Fabien Mendez, Fundador e CEO da Loggi

Privatização dos Correios fará regras serem iguais para todos

UOL - Qual é a sua opinião sobre a privatização dos Correios?

Fabien Mendez - Temos um imenso respeito pelo trabalho dos Correios. Em particular, eles fizeram um trabalho espetacular de universalizar o acesso às cartas no Brasil.

Por ser uma empresa pública, eles têm uma série de benefícios que nós não temos. Eles não pagam impostos, a carga nunca está parada, não têm que cumprir um monte de normas que nós, de empresas privadas, temos que cumprir.

Sou um fervoroso apoiador da privatização dos Correios porque todos terão as mesmas regras do jogo.

E por falar em concorrência, qual a sua opinião sobre a entrada dos marketplaces nos canais de distribuição?

Para nós, essa verticalização não é uma concorrência. Pelo contrário, continuamos atendendo com excelência a maioria desses grandes varejistas.

Eles detêm um terço do mercado. E os dois outros terços? Quem está atendendo? Com excelência, com prazo, qualidade, consistência? Não há ninguém. Esse é um lugar que queremos ocupar.

Veículos elétricos, autônomos e drones de quatro rodas para entregas

UOL - Quais são as tendências tecnológicas que devem chegar ao Brasil em relação ao segmento logístico?

Fabien Mendez - Qual a onda que a Loggi quer surfar? Olhando para frente, temos duas ondas muito poderosas para serem surfadas.

A primeira será a eletrificação porque tornará a entrega mais sustentável. Teremos um ar mais respirável, uma entrega menos barulhenta e menos custosa.

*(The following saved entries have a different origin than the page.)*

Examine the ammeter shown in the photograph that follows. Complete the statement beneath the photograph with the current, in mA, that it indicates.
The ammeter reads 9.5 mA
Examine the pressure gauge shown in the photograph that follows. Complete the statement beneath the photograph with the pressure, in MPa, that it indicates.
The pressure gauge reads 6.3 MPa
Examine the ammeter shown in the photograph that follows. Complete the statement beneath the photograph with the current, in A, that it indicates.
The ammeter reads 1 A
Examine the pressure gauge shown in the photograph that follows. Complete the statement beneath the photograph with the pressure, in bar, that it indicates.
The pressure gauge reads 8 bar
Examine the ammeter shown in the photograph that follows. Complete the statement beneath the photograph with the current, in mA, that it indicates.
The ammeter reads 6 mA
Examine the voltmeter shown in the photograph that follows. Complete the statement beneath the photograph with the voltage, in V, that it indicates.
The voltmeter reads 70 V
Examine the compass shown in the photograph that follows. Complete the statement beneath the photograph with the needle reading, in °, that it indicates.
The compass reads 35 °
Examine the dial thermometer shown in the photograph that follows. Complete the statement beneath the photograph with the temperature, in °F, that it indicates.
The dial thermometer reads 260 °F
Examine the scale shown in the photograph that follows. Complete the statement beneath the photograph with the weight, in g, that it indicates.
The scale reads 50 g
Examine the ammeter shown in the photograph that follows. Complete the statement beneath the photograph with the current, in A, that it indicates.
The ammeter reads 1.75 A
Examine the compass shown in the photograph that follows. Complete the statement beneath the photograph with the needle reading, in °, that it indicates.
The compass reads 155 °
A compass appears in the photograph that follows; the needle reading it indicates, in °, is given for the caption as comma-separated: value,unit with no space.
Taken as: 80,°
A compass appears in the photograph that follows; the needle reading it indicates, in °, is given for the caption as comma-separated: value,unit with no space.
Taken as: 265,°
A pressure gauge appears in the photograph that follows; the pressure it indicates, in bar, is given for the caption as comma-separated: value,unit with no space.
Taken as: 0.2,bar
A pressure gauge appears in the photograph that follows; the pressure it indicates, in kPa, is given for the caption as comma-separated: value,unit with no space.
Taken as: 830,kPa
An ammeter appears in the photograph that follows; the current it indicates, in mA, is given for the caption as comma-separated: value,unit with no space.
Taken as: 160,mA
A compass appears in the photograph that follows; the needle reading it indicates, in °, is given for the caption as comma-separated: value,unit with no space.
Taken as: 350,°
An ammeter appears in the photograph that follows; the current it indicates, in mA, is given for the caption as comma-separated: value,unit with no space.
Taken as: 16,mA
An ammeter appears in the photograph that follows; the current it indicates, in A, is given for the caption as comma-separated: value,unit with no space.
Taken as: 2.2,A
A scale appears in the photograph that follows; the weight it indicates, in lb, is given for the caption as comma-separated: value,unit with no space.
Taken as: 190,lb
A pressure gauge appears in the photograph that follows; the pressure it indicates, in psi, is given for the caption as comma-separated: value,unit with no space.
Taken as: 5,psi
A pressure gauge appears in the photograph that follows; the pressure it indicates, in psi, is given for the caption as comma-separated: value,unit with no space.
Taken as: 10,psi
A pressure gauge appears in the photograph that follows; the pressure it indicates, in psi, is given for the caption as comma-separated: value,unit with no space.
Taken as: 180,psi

Nos três próximos anos, teremos uma grande revolução de eletrificação das frotas.

Daqui a cinco ou dez anos teremos uma onda maior, ainda mais poderosa, ainda mais ampla, que será a onda dos veículos autônomos, que poderão conectar agências e centros de distribuição nas estradas retas, nas autopistas, sem causar acidentes e sem parar.

O que vai acontecer também é que chegarão às cidades os androides, os drones sobre quatro rodas. Em grande escala, em cinco anos, veremos os drones de quatro rodas entregando nas cidades.

Qual é o país hoje que você vê como modelo de logística no mundo?

Se pensamos em infraestrutura, o Japão, os países nórdicos. Eles possuem uma rede de infraestrutura inserida no meio ambiente, que não polui.

Quais são os planos da Loggi para os próximos anos?

No ano passado, crescemos 360%. Foi muito desafiador, mas conseguimos. Olhando para frente, queremos um crescimento mais sustentável nos próximos dez anos. Não colocaremos tanta pressão na operação.